— Нет, я должен выговориться, иначе все это меня задушит! Проулками и через парки, мы беспрепятственно добрались до холма. Там уже собралась огромная толпа, и ближе нам подойти не удалось. Мы затаились в кустах, метрах в пятидесяти от храма, справа. Тройной кордон солдат отделял толпу от того места, где был воздвигнут их мерзкий алтарь. В бинокль я видел даже ножи для жертвоприношений. Потом, под рев труб, появились жрецы, толпа завопила, привели первую девушку, уложили на камень и — раз! — это было быстро сделано, ей живой вспороли живот. За ней последовала вторая, третья... Я не мог вмешаться, не мог растрачивать впустую и без того мизерные шансы спасти Лаэле! Наконец появилась она. Она не была, как другие, отрешенной или одуревшей от страха! Она отбивалась как могла, и, должно быть, у многих из этих мерзавцев навеки останутся следы ее ногтей и зубов! Когда ее хотели уложить на алтарь, я начал стрелять, снял всех жрецов с жертвенными ножами, и мы ринулись вперед. Но между нею и нами было слишком много народа! Чем больше людей мы истребляли, тем больше их прибывало. Я убивал, убивал и убивал — мужчин, женщин, детей, с этими их мерзкими рожами фанатиков... Я и окружавшие меня ихамбэ пробивались вперед в лужах крови, пока остальные наши парни палили налево и направо. В какой-то момент, после разрыва гранаты, в лицо мне прилетела оторванная женская голова. В конце концов я увидел, что нам не пробиться: Лаэле уже обступили другие жрецы с ножами. И тогда, выкосив всё вокруг себя при помощи гранат, я испустил свой боевой клич, чтобы Лаэле знала, что я здесь, прицелился ей в голову, выстрелил, и она упала замертво. А затем... затем оставалось лишь выбраться оттуда живым, выбраться для того, чтобы иметь возможность отомстить за нее! Вот и все. Мы вернулись, и я уже перелезал через стену, когда меня настиг этот камень.

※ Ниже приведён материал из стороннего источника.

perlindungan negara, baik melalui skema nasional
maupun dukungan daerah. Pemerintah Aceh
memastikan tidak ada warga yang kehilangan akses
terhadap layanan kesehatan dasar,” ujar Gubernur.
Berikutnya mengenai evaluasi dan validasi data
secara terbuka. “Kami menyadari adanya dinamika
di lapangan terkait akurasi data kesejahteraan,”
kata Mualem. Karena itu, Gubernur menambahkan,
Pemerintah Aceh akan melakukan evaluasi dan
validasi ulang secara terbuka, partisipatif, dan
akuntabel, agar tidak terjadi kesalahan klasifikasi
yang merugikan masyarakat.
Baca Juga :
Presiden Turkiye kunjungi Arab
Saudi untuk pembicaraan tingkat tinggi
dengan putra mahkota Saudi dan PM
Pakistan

Он умолк, потом продолжил:
— Это фанатики, Стелла! Самое отвратительное, самое ужасное и самое опасное на свете! Они убили моих родителей, убили Лаэле, пытались убить меня! Но меня эти сволочи упустили! И я заполучу их шкуру — по крайней мере, на
Тераи с отвращением плюнул на пол.
— Они еще обо мне услышат, ваши приятели из ММБ! Даже если придется добиться объявления карантина для этой планеты, они ее не получат!
Стелла тихонько вышла из комнаты. Тераи спал. Снаружи, под ослепительно ярким солнцем, парк казался вполне мирным и тихим — но лишь до того момента, как на глаза ей не попался какой-то кеноит с ружьем. К ней подошел Мелик, старший слуга.

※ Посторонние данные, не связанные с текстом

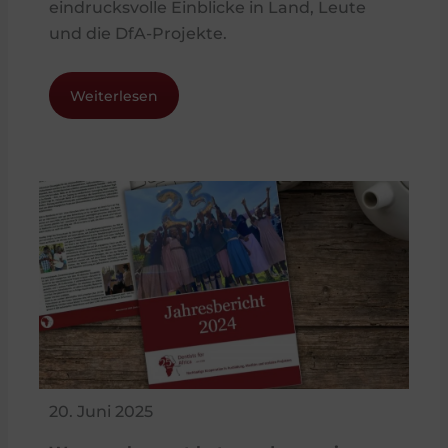
eindrucksvolle Einblicke in Land, Leute
und die DfA-Projekte.
Weiterlesen
20. Juni 2025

— Госпожа, как он там? — спросил он по-французски.
— Жить будет, не беспокойтесь. Что происходит в городе?
— Повсюду идут сражения! Те из солдат, что остались верными Клону, отбиваются от сторонников Беельбы. Народ тоже разделился, кровь льется ручьями.
— Что ж, пока они сводят счеты, им не до нас!
Этот день показался ей целой вечностью. Время от времени из нижних кварталов доносился гул разъяренной толпы, в южной и западной частях города бушевали пожары. Разведчики, посланные Меликом, возвращались с противоречивыми сведениями: сторонники Клона берут верх. Нет, они разбиты. Императора убили. Нет, его видели на террасе дворца. Обмии заключил союз с Болором, убил его, подкупил... Словом, тут были все слухи, типичные для гражданской войны.
Сика сходила с ума от беспокойства: никто не знал, что стало с Офти-Тикой. Его нигде не видели с тех пор, как он вручил Тераи повеление императора. Он словно испарился, а ведь он был капитаном стражи внешних стен — очень важный пост, дававший допуск туда, куда прочим вход был воспрещен: во дворец... Как знать, не стоял ли он во главе сопротивления, восставшего против беельбаистов?
Он появился около пяти вечера, причем совершенно неожиданно. Крупный отряд солдат поднимался по улице, и Стелла приказала бить тревогу. Но солдаты, не став приближаться, рассеялись вокруг парка, словно для отражения атаки из города. Когда все улицы были перекрыты, к воротам в стене подошел офицер, и она узнала Офти-Тику. Он принес первые достоверные сведения.